INSTRUCTIONS FOR THE TASK
Using the entries below, write out the line with "10% discount ends 3 Dec", the line with "Investments B.V. www.indonesia-investments.com", and every line in between, exactly as each is written.
_ _ _ _ _
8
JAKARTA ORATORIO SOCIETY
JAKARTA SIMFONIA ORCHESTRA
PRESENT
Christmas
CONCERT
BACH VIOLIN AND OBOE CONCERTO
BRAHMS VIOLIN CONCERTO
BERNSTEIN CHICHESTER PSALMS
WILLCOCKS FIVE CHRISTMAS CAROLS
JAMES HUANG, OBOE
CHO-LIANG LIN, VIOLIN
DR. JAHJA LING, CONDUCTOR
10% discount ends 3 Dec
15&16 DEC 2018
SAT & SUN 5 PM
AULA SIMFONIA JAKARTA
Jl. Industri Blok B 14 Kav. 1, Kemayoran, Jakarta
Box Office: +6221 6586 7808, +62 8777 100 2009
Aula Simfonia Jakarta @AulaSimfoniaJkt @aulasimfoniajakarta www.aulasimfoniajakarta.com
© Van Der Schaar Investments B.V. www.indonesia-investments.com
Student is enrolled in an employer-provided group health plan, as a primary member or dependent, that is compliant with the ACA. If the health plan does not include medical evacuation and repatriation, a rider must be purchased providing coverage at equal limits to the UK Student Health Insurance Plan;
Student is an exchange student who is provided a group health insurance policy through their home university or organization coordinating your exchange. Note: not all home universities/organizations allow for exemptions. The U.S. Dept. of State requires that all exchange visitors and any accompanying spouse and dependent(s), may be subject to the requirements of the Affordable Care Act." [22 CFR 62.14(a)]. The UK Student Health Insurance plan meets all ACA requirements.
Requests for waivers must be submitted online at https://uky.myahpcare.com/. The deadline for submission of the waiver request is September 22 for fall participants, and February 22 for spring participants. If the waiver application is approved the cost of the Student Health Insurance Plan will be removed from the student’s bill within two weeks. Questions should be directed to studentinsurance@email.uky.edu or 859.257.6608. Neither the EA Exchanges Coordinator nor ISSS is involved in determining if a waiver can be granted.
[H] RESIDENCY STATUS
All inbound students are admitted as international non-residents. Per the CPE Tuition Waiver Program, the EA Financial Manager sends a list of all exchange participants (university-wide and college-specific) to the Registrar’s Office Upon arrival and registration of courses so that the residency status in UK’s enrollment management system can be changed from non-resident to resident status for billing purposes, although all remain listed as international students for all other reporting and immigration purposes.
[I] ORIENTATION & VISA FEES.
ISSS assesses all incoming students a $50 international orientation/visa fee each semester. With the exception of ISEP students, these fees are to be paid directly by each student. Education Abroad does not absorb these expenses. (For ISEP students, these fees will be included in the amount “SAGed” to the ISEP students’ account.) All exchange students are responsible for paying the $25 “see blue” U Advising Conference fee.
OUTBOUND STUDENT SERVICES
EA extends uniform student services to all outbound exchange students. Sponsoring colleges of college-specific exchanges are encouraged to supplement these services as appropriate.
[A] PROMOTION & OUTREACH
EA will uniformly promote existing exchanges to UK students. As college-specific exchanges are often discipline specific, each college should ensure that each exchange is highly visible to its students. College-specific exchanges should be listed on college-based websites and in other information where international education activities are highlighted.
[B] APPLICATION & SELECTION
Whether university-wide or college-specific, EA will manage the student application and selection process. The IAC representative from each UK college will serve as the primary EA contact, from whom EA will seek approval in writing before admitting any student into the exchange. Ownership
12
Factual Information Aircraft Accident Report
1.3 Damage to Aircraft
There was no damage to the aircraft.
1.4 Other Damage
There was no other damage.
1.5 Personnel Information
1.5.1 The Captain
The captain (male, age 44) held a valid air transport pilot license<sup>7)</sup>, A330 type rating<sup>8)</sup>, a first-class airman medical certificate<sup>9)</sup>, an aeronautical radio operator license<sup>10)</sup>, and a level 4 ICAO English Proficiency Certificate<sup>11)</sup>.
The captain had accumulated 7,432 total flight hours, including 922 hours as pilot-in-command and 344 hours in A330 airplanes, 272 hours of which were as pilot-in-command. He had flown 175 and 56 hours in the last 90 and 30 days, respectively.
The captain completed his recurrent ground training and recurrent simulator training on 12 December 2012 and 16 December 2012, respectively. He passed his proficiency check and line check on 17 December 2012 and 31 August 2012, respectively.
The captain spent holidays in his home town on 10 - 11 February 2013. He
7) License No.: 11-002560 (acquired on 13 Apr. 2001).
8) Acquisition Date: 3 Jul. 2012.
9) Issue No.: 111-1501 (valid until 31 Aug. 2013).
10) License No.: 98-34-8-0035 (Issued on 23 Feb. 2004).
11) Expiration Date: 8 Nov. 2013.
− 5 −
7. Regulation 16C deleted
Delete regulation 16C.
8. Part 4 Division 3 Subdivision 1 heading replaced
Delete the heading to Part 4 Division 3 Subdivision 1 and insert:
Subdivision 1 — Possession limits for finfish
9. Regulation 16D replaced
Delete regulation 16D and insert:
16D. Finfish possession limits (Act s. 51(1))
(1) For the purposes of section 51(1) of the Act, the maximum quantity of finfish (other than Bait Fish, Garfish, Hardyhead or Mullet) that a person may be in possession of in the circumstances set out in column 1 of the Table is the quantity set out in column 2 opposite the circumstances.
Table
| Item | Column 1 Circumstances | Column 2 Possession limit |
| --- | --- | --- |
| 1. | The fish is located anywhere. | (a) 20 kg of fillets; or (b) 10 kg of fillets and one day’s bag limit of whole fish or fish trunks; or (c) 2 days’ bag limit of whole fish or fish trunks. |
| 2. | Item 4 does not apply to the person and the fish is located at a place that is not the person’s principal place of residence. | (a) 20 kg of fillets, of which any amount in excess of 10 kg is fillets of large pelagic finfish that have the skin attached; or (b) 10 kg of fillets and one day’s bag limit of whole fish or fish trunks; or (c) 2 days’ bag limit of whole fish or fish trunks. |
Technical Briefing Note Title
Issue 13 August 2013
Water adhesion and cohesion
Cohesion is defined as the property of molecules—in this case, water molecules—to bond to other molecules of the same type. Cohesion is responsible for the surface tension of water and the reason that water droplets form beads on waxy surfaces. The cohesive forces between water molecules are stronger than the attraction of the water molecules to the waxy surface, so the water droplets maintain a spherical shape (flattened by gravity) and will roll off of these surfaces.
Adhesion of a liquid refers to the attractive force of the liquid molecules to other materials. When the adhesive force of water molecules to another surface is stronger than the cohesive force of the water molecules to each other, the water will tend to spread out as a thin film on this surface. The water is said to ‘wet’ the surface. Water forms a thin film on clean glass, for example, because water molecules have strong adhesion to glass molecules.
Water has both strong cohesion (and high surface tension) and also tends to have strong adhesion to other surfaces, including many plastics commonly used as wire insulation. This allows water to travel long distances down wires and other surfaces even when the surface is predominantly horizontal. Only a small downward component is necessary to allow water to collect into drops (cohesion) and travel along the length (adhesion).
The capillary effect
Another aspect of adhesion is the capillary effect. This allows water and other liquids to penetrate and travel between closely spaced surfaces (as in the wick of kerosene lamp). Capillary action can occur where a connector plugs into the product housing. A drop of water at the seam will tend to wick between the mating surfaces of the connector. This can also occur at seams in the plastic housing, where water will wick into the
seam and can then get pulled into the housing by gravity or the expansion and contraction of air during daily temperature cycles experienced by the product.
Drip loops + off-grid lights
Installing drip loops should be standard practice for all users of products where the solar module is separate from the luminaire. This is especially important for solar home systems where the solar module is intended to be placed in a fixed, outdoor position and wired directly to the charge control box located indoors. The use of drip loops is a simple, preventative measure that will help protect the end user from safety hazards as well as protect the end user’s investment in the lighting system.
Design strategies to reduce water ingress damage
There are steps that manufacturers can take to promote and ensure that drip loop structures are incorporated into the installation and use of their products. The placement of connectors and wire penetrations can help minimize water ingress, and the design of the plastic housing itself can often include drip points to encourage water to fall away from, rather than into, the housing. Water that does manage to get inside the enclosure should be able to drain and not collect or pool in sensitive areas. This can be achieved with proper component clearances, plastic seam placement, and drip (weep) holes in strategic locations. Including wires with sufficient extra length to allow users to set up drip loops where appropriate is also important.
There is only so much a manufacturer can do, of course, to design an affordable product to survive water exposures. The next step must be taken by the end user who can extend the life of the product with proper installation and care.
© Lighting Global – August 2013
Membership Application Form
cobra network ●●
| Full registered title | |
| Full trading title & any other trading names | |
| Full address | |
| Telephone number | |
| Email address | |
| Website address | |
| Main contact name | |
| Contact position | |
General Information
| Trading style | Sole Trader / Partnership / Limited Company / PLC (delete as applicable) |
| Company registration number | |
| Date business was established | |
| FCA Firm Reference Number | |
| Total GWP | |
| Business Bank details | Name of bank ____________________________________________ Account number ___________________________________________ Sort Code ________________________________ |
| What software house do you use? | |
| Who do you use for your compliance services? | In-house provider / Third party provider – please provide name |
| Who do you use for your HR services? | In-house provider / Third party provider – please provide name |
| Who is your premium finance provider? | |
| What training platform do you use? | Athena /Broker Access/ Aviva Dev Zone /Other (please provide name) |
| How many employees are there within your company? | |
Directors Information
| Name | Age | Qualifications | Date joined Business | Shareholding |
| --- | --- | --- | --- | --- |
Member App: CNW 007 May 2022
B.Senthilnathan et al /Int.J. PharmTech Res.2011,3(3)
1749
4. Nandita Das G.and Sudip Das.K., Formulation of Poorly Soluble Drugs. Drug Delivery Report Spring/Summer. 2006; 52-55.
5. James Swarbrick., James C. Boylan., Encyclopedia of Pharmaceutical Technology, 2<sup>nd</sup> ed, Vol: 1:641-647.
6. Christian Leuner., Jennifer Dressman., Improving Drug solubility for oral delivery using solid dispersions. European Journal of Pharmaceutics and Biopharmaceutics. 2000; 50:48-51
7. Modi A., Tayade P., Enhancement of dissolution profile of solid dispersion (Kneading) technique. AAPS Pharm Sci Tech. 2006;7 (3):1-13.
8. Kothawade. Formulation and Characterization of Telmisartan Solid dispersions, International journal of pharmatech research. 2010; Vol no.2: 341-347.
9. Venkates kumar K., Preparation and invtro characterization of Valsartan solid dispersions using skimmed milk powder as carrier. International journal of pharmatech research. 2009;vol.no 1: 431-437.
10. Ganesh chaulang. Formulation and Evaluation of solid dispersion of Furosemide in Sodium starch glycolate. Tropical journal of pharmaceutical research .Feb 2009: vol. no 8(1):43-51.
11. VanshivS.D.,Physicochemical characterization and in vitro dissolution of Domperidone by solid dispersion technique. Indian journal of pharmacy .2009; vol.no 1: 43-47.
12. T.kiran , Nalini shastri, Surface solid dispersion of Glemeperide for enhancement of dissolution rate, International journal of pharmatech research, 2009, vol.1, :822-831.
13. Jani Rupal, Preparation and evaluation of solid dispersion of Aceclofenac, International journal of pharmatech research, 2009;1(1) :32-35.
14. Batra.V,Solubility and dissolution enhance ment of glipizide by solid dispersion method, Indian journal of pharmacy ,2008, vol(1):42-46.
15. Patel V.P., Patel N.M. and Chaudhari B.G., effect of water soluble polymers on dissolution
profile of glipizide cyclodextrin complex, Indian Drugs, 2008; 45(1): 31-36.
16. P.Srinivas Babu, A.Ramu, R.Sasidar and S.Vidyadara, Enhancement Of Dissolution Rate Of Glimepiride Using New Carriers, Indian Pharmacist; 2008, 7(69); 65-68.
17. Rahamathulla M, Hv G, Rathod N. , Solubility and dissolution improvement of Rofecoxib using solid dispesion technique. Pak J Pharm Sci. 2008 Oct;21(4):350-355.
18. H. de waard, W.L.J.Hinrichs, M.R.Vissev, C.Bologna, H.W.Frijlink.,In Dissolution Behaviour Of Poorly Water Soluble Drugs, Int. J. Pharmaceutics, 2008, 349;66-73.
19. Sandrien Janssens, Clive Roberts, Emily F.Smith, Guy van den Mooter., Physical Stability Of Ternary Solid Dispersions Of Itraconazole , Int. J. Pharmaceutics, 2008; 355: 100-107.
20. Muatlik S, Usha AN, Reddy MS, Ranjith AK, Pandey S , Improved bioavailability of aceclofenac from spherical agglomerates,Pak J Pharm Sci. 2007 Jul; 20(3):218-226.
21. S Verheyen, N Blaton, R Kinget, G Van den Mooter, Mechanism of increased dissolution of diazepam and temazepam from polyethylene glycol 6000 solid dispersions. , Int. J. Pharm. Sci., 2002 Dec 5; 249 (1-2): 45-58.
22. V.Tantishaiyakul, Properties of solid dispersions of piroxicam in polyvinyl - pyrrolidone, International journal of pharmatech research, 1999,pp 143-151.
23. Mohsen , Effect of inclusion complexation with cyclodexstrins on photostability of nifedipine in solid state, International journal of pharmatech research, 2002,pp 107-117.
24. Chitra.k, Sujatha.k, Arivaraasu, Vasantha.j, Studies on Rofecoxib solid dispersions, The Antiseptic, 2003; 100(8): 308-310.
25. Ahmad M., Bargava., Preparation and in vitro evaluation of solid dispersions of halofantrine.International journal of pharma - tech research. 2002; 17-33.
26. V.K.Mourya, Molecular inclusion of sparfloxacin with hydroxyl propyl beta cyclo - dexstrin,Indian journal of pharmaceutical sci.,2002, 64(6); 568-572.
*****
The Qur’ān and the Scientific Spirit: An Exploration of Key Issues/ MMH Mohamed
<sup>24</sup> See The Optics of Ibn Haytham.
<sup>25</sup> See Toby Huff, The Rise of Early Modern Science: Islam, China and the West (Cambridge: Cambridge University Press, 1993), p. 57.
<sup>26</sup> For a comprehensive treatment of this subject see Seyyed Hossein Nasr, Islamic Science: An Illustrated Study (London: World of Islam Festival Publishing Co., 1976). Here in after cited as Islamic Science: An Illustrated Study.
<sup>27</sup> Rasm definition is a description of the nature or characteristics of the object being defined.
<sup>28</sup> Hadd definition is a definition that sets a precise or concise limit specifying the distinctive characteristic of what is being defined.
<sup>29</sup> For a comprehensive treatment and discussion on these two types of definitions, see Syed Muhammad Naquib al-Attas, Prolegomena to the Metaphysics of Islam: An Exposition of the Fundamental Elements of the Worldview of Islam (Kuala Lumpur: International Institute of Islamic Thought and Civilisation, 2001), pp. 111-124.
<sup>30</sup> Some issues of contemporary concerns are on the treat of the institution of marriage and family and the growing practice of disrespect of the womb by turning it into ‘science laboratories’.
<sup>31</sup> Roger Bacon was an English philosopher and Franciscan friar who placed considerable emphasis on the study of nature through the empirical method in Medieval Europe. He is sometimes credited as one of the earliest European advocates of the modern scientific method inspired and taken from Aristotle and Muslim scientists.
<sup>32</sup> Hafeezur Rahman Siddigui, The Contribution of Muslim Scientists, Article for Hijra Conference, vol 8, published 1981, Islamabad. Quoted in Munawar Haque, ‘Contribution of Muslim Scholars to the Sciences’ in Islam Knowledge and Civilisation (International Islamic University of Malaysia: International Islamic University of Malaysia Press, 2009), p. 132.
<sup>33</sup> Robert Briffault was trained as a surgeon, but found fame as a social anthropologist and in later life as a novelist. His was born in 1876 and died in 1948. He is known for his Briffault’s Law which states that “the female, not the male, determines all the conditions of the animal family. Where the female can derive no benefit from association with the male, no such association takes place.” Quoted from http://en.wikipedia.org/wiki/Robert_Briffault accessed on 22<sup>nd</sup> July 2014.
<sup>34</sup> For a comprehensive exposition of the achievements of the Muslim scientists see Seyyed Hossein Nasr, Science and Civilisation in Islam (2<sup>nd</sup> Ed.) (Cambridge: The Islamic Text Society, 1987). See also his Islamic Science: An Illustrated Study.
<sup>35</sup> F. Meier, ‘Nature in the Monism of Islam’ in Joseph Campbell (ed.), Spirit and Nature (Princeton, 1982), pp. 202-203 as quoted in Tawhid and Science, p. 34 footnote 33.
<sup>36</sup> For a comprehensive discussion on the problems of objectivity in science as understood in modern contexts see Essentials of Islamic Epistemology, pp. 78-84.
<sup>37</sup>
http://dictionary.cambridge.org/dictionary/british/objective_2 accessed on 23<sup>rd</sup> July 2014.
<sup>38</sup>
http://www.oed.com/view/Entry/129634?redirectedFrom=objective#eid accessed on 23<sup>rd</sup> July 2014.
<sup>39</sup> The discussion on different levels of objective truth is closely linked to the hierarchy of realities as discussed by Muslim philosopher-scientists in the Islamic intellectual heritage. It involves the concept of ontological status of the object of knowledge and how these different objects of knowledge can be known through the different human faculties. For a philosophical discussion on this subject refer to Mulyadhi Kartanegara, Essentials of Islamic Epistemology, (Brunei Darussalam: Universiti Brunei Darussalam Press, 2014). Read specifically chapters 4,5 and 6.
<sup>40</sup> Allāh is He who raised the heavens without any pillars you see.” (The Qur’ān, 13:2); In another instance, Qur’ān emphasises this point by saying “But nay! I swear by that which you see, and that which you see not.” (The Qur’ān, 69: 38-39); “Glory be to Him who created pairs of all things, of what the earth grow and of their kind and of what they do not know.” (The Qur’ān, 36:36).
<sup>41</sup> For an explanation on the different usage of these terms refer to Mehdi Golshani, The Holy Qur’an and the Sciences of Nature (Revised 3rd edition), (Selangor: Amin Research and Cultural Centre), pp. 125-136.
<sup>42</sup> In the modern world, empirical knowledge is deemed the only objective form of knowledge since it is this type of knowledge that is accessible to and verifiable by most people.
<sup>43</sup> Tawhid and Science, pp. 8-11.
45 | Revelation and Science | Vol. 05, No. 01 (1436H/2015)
_ _ _ _ _
SOLUTION
10% discount ends 3 Dec
15&16 DEC 2018
SAT & SUN 5 PM
AULA SIMFONIA JAKARTA
Jl. Industri Blok B 14 Kav. 1, Kemayoran, Jakarta
Box Office: +6221 6586 7808, +62 8777 100 2009
Aula Simfonia Jakarta @AulaSimfoniaJkt @aulasimfoniajakarta www.aulasimfoniajakarta.com
© Van Der Schaar Investments B.V. www.indonesia-investments.com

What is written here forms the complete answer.